■ Reading passage ■
— begin —
Do you think corrupt government officials will become more paranoid or less paranoid with the People questioning their authority and researching their every move?

QAnon.

On the inverse, do you think People will become more paranoid or less paranoid with government intelligence agencies tracking their every move?
Can they determine if the People are a credible threat?
Ok, so the People aren’t a credible threat to controversial government at this time.... but they’ll continue to monitor the most significant threat to the Homeland which is....?
They said “no specific, credible threat to the homeland” but that “significant” threat they’re talking about in the next sentence seems pretty specific.
This quote from the Department of Homeland Security under the Biden administration- no credible threat, but a significant terrorism-related threat at the same time, in the same country.
This is what your seeing 👇
The “threat” is not that the People are domestic “terrorists” but more realistically, that the People aren’t collectively influenced by “A POSITION OF POWER” and are organizing to improve the election process and ensure it’s integrity in the future.
DHS, that “significant” terrorism-related threat from groups inspired by domestic extremist ideological beliefs...

You mean this👇...?
Media Psychology- an established profession that has literally boomed in the last 15 years, which many people just write off entirely...

These career professionals are significantly responsible for shaping the realities of massive amounts of people though media, and work in government as well as corporate entities.
— end —
■ Excerpted data ■
— begin —
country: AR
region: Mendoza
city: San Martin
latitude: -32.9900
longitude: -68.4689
— end —
— begin —
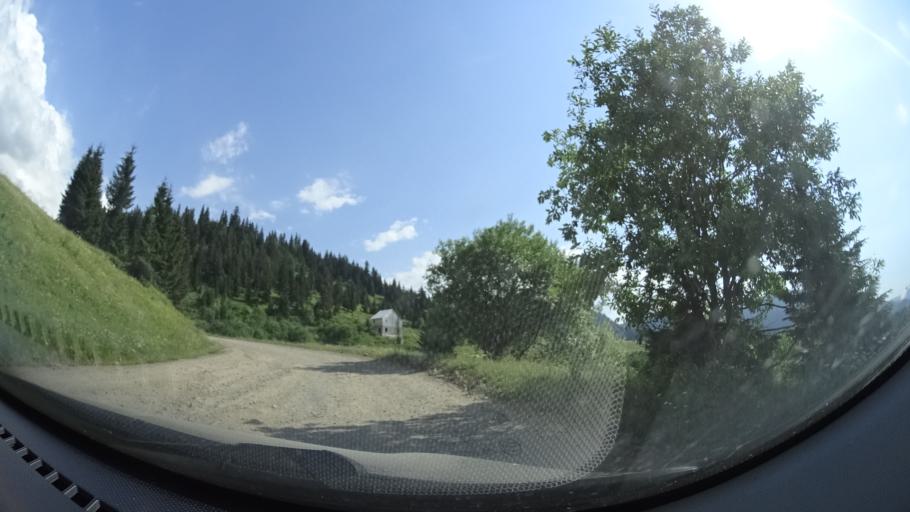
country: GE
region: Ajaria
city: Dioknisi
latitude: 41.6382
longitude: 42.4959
— end —
■ Task set ■
a: Please decide whether each statement agrees with the post on government monitoring, answering yes or no and quoting the words from the post that settle it: (i) The quote it discusses came from the Department of Homeland Security under the Biden administration. (ii) It describes Media Psychology as a profession that has boomed in the last 15 years. (iii) It reports that DHS named a specific, credible threat to the homeland.
b: Carry on with the post on government monitoring, starting right after its final sentence.
None of the lines above are needed here.

■ Written responses ■
a:
(i) Yes: "This quote from the Department of Homeland Security under the Biden administration"
(ii) Yes: "an established profession that has literally boomed in the last 15 years"
(iii) No: "no specific, credible threat to the homeland"

b:
Who are Media Psychologists?


- Paid Neurological cultivators

Framing narratives to influence massive amounts of people for their employers

Leveraging neurology/neuro-linguistic programming to solidify media views, and induce a willingness for individuals to self-censor or not share alternative messages due to inferences of negative reciprocity (spiral of silence).

These are established theories used by career Media Psychologists. Feel free to research it, heck it’s all over Wikipedia. This is no secret, yet I’m amazed to find that the average person is completely in the dark regarding this as an established profession.

There is an entire research field dedicated to improving methods of Media Psychology, called Media Effects research.

Researchers examine audiences after media exposure for changes in cognition, belief systems, and attitudes, as well as emotional, physiological and behavioral effects.

Effects to shape your reality:

Cultivating

Not all media effects are instantaneous or short-term. Gerbner (1969) created
cultivation theory, arguing that the media cultivates a "collective consciousness about elements of existence."

If audiences are exposed to repetitive themes and storylines, over time, they may expect these themes and storylines to be mirrored in real life.

Framing

News outlets influence public opinion by controlling variables in news presentation. News gatherers curate facts to underscore a certain angle.

Presentation method—such as time of broadcast, extent of coverage and choice of news medium—can also frame the message; this can create, replace, or reinforce a certain viewpoint in an audience.

Entman (2007) describes framing as "the process of culling a few elements of perceived reality and assembling a narrative that highlights connections among them to promote a particular interpretation."

Not only does the media identify supposed "causes of problems," it can also "encourage moral judgments" and "promote favored policies."

One long-term implication of framing, if the media reports news with a consistent favorable slant, is that it can lend a helping hand to certain overarching institutions of thought and related entities.

Spiral of silence

Individuals are disinclined to share or amplify certain messages because of a fear of social isolation and a willingness to self-censor.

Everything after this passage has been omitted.